Scientists use Wikipedia to predict flu
Scientists at the American Los Alamos National Laboratory have devised a method to use Wikipedia to predict when the flu will prevail in a certain area. The idea is reminiscent of Google’s flu prediction tool Flu Trends.
The researchers entered a competition run by a Center for Disease Control and Prevention, a regional agency in the United States that focuses on the detection, treatment and prevention of disease in one state. The aim was for the participants to try to predict when the flu would break out using data available on the Internet. The institute is really eager for a new measuring method. The current one, which is based on volunteer counts, would be too limited.

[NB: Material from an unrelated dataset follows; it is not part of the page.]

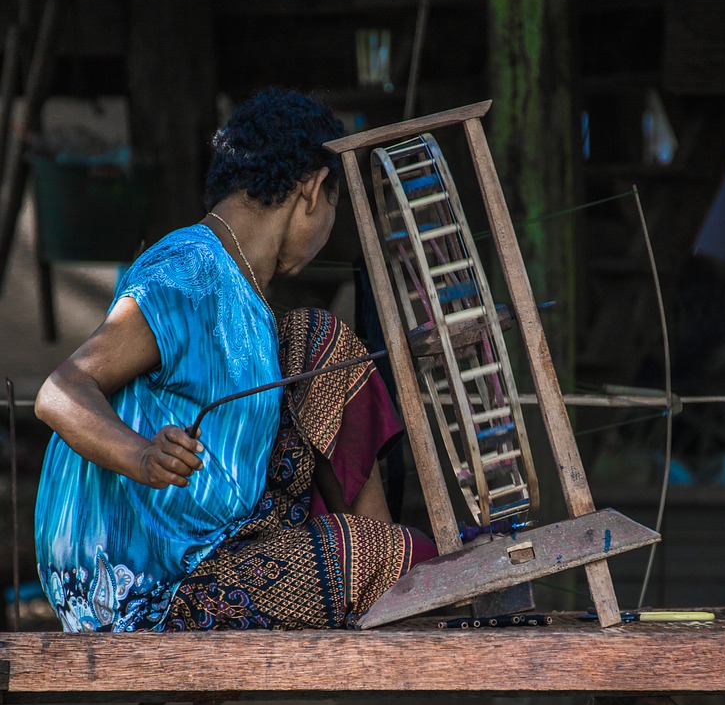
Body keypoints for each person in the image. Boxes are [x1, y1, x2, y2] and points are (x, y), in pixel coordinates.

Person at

The scientists at Los Alamos National Laboratory used real-time statistics from Wikipedia pages on flu and flu symptoms for their method. They chose those data because they are freely available. Using machine learning and logs from previous years, the scientists wrote a program that learned to recognize patterns in the flu outbreak.
The experiment showed significantly that the program can predict when the flu will break out, MIT Technology Review writes based on the study. The numbers from the program matched flu data from the Center for Disease Control and Prevention, which the center published two weeks later based on the volunteer measurement method.
However, the method is far from perfect, the researchers emphasize. Among other things, the program cannot yet ‘see’ when an epidemic is over, because this is more difficult to recognize. This is necessary: the script bases ‘peaks’ of future virus outbreaks on data it collected from previous years. In addition, the program cannot yet detect two or more simultaneous outbreaks.
Incidentally, this is not the first time that real-time data has been used to scientifically predict virus outbreaks. Google, among others, has been doing this for years with its flu prediction tool Flu Trends. The search giant’s algorithm looks at how often people search for flu symptoms. Google links that data to a location, after which it can be seen where the flu would prevail.
The reliability of Flu Trends still leaves much to be desired: the forecast in 2012 and 2013 deviated by up to 95 percent. This was mainly because Google showed higher flu numbers than were actually known. The search giant says it will use a new algorithm for the upcoming ‘flu season’, but has not yet disclosed technical details.